- _WHAT TO PRODUCE_
Please output exactly the lines of the material from the first through the line containing "languages like Rust", and nothing more.

• • • • • • •

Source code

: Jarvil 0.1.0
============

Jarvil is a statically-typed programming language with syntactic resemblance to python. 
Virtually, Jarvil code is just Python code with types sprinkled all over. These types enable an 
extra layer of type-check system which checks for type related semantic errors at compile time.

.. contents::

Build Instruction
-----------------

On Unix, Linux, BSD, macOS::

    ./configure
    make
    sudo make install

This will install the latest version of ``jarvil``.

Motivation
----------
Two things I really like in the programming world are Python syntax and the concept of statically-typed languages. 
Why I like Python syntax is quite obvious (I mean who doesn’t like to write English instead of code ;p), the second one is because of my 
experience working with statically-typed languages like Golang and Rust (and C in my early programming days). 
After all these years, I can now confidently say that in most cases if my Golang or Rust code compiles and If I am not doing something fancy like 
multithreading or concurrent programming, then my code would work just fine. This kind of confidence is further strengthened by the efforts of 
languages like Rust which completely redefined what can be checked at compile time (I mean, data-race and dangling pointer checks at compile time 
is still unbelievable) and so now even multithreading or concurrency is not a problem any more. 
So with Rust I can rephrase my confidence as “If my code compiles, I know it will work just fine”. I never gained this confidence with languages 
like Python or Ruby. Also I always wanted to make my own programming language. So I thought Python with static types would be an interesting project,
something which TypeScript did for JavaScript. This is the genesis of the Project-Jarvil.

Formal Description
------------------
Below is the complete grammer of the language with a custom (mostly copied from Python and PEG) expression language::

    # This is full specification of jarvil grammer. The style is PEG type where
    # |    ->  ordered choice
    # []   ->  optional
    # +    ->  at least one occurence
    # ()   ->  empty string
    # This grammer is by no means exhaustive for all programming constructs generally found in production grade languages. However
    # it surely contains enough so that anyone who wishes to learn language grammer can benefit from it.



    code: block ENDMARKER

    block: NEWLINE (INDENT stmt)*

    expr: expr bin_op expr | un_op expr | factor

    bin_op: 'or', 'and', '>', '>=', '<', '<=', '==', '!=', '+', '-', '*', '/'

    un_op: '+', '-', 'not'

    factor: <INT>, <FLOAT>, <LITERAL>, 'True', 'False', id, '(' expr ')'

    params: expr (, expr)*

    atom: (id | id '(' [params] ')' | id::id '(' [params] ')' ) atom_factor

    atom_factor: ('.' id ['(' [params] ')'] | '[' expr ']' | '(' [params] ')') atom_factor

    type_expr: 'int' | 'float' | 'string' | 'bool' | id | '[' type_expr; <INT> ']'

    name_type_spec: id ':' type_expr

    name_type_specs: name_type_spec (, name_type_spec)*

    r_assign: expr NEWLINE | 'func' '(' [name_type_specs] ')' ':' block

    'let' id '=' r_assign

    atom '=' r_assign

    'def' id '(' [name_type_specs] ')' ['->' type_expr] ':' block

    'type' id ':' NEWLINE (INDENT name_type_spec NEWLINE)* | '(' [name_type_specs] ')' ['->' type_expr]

• • • • • • •

- _RESPONSE FOR THIS EXERCISE_
Source code

: Jarvil 0.1.0
============

Jarvil is a statically-typed programming language with syntactic resemblance to python. 
Virtually, Jarvil code is just Python code with types sprinkled all over. These types enable an 
extra layer of type-check system which checks for type related semantic errors at compile time.

.. contents::

Build Instruction
-----------------

On Unix, Linux, BSD, macOS::

    ./configure
    make
    sudo make install

This will install the latest version of ``jarvil``.

Motivation
----------
Two things I really like in the programming world are Python syntax and the concept of statically-typed languages. 
Why I like Python syntax is quite obvious (I mean who doesn’t like to write English instead of code ;p), the second one is because of my 
experience working with statically-typed languages like Golang and Rust (and C in my early programming days). 
After all these years, I can now confidently say that in most cases if my Golang or Rust code compiles and If I am not doing something fancy like 
multithreading or concurrent programming, then my code would work just fine. This kind of confidence is further strengthened by the efforts of 
languages like Rust which completely redefined what can be checked at compile time (I mean, data-race and dangling pointer checks at compile time 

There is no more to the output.